| Work order |
Under this line are records; the part from the line containing "बिकासको स्वर्णिम अक्षरले कुँदिने छ ।" through the line containing "RECENT POSTS" should be repeated exactly. Please exclude pictures.

*** Opening Records to use ***

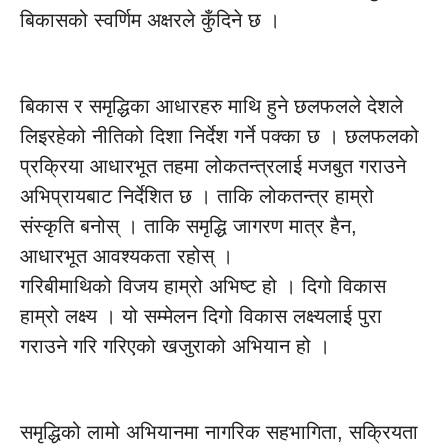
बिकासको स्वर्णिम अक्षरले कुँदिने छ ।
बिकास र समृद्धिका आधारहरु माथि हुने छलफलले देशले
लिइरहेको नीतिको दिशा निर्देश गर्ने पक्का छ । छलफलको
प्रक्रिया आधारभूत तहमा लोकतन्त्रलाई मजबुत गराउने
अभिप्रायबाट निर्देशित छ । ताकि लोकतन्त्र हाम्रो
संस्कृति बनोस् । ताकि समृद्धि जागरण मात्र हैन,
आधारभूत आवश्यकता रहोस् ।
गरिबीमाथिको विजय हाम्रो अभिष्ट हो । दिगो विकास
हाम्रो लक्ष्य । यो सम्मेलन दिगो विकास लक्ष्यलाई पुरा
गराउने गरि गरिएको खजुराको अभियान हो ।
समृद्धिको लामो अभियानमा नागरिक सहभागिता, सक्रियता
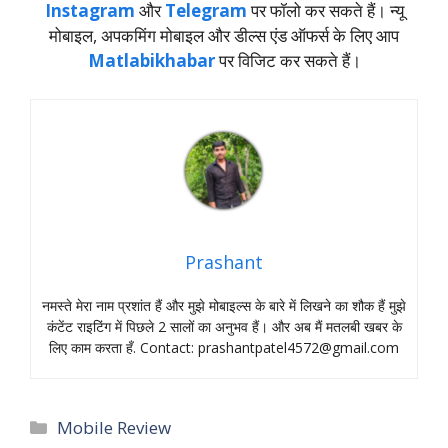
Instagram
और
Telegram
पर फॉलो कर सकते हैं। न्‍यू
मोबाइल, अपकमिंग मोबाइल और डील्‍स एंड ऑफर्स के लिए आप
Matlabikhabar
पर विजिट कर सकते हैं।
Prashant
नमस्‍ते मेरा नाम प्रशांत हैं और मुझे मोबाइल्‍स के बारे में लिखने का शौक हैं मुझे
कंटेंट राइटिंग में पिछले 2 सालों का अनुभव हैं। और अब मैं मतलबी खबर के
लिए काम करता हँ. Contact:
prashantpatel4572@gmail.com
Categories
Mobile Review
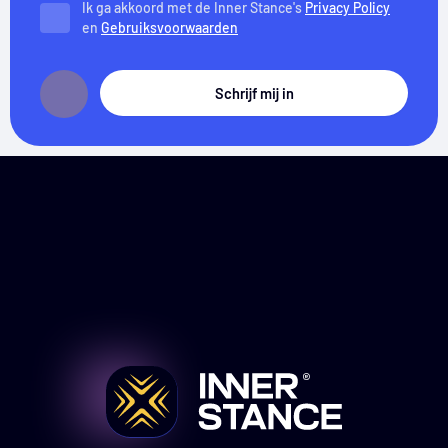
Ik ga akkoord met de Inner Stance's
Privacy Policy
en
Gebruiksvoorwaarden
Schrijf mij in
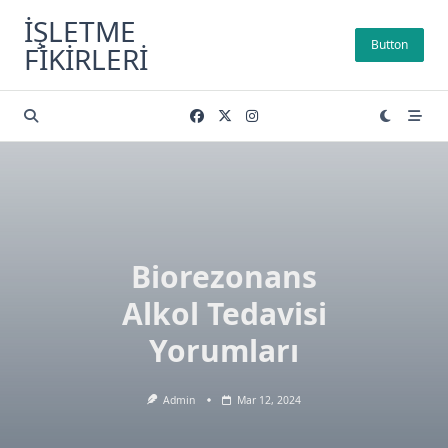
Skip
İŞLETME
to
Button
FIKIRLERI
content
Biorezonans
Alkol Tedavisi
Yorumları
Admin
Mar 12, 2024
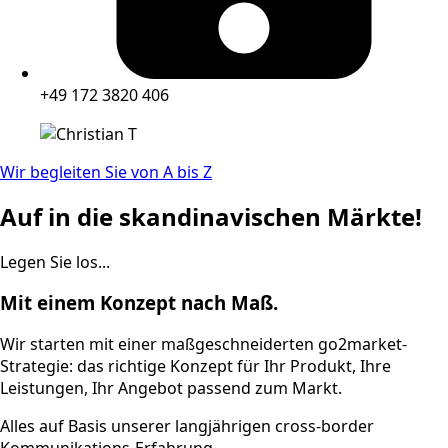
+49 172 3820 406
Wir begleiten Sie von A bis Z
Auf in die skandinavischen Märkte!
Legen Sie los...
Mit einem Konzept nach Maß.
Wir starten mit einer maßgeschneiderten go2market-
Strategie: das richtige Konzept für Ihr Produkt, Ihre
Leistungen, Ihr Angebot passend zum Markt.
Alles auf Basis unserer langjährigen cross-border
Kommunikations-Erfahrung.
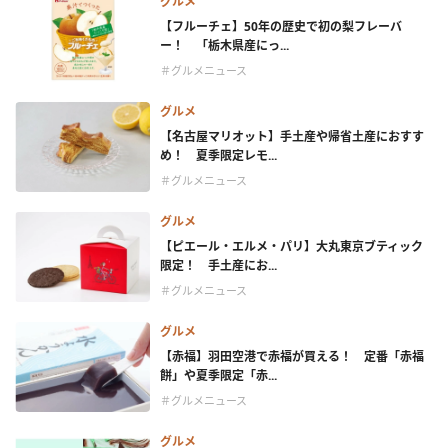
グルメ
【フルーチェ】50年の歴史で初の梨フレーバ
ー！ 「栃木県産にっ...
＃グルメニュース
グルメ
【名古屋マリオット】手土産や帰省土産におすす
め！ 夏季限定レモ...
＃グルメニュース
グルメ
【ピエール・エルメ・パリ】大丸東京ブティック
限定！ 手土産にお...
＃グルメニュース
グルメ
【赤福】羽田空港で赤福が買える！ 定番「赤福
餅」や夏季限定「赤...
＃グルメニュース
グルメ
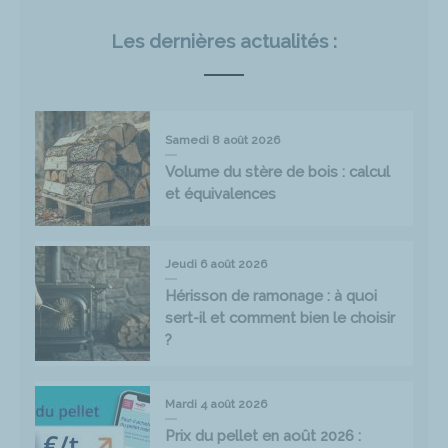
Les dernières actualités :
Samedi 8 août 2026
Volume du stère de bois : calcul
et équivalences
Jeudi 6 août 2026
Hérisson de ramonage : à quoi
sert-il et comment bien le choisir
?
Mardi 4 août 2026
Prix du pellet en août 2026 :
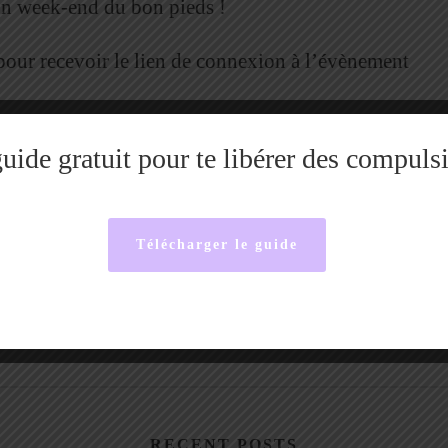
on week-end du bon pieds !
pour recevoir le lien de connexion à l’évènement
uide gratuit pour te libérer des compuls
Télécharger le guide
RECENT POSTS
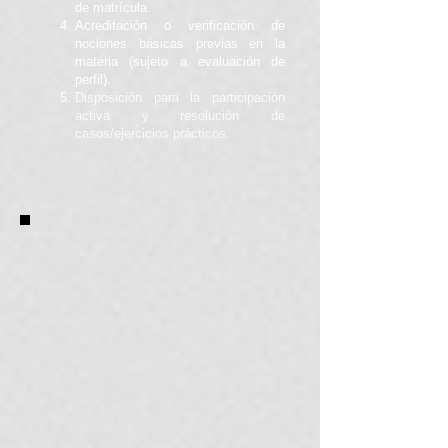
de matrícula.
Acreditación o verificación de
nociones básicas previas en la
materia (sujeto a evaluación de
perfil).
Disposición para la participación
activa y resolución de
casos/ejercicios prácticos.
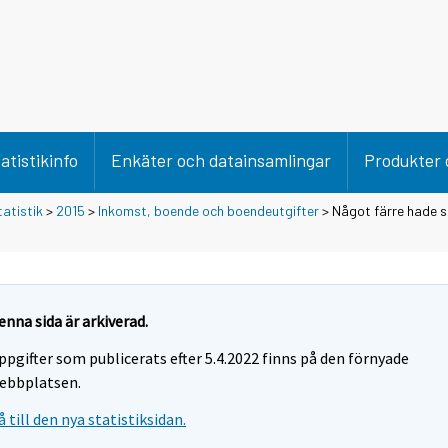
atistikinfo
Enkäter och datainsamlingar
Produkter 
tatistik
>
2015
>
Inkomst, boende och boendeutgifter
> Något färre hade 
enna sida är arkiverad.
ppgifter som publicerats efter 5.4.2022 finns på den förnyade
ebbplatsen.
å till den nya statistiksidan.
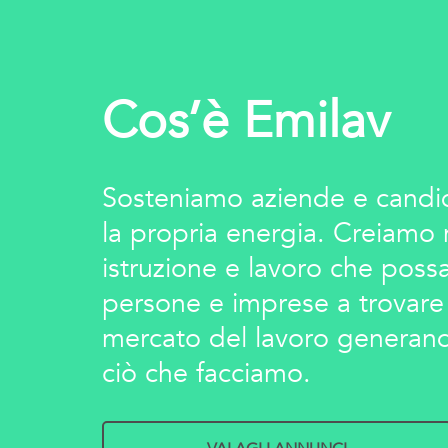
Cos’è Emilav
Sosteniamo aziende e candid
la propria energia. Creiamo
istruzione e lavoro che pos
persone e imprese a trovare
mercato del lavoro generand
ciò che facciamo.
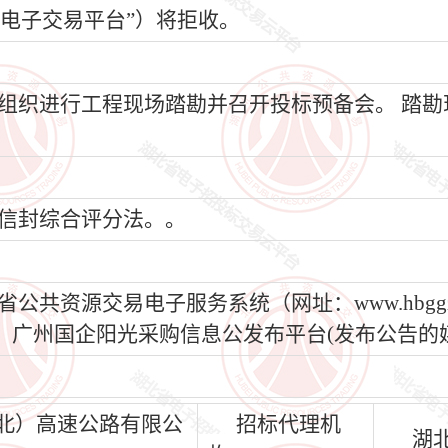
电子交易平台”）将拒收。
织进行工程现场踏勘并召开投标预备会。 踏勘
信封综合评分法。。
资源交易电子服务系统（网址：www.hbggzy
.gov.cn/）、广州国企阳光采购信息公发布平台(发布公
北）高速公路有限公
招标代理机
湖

*** Closing Records to use ***
*** Opening Records to use ***

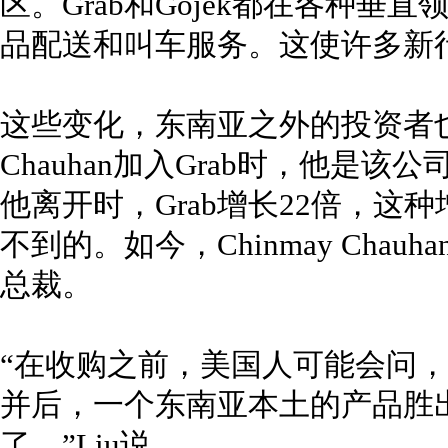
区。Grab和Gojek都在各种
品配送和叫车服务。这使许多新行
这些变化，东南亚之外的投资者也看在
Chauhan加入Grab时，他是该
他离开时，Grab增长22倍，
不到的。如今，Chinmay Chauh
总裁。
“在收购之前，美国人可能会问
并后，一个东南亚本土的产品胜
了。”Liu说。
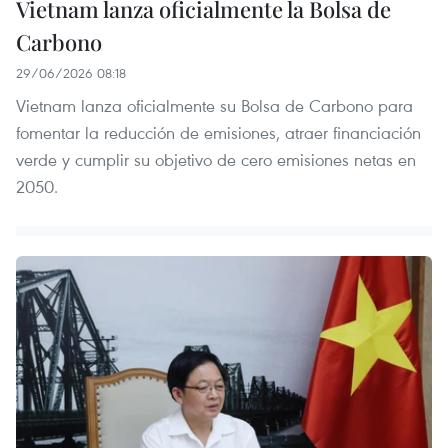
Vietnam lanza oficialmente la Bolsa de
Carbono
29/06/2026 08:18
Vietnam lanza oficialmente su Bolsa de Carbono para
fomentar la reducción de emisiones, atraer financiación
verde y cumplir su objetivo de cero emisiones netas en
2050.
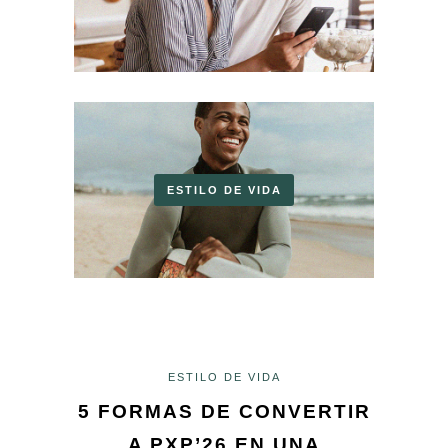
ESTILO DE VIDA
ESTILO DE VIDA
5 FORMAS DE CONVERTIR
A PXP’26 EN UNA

*** Closing Records to use ***

| Written response |
बिकासको स्वर्णिम अक्षरले कुँदिने छ ।
बिकास र समृद्धिका आधारहरु माथि हुने छलफलले देशले
लिइरहेको नीतिको दिशा निर्देश गर्ने पक्का छ । छलफलको
प्रक्रिया आधारभूत तहमा लोकतन्त्रलाई मजबुत गराउने
अभिप्रायबाट निर्देशित छ । ताकि लोकतन्त्र हाम्रो
संस्कृति बनोस् । ताकि समृद्धि जागरण मात्र हैन,
आधारभूत आवश्यकता रहोस् ।
गरिबीमाथिको विजय हाम्रो अभिष्ट हो । दिगो विकास
हाम्रो लक्ष्य । यो सम्मेलन दिगो विकास लक्ष्यलाई पुरा
गराउने गरि गरिएको खजुराको अभियान हो ।
समृद्धिको लामो अभियानमा नागरिक सहभागिता, सक्रियता
Instagram
और
Telegram
पर फॉलो कर सकते हैं। न्‍यू
मोबाइल, अपकमिंग मोबाइल और डील्‍स एंड ऑफर्स के लिए आप
Matlabikhabar
पर विजिट कर सकते हैं।
Prashant
नमस्‍ते मेरा नाम प्रशांत हैं और मुझे मोबाइल्‍स के बारे में लिखने का शौक हैं मुझे
कंटेंट राइटिंग में पिछले 2 सालों का अनुभव हैं। और अब मैं मतलबी खबर के
लिए काम करता हँ. Contact:
prashantpatel4572@gmail.com
Categories
Mobile Review
Ik ga akkoord met de Inner Stance's
Privacy Policy
en
Gebruiksvoorwaarden
Schrijf mij in
Skip
İŞLETME
to
Button
FIKIRLERI
content
Biorezonans
Alkol Tedavisi
Yorumları
Admin
Mar 12, 2024
+49 172 3820 406
Wir begleiten Sie von A bis Z
Auf in die skandinavischen Märkte!
Legen Sie los...
Mit einem Konzept nach Maß.
Wir starten mit einer maßgeschneiderten go2market-
Strategie: das richtige Konzept für Ihr Produkt, Ihre
Leistungen, Ihr Angebot passend zum Markt.
Alles auf Basis unserer langjährigen cross-border
Kommunikations-Erfahrung.
グルメ
【フルーチェ】50年の歴史で初の梨フレーバ
ー！ 「栃木県産にっ...
＃グルメニュース
グルメ
【名古屋マリオット】手土産や帰省土産におすす
め！ 夏季限定レモ...
＃グルメニュース
グルメ
【ピエール・エルメ・パリ】大丸東京ブティック
限定！ 手土産にお...
＃グルメニュース
グルメ
【赤福】羽田空港で赤福が買える！ 定番「赤福
餅」や夏季限定「赤...
＃グルメニュース
グルメ
Les dernières actualités :
Samedi 8 août 2026
Volume du stère de bois : calcul
et équivalences
Jeudi 6 août 2026
Hérisson de ramonage : à quoi
sert-il et comment bien le choisir
?
Mardi 4 août 2026
Prix du pellet en août 2026 :
on week-end du bon pieds !
pour recevoir le lien de connexion à l’évènement
uide gratuit pour te libérer des compuls
Télécharger le guide
RECENT POSTS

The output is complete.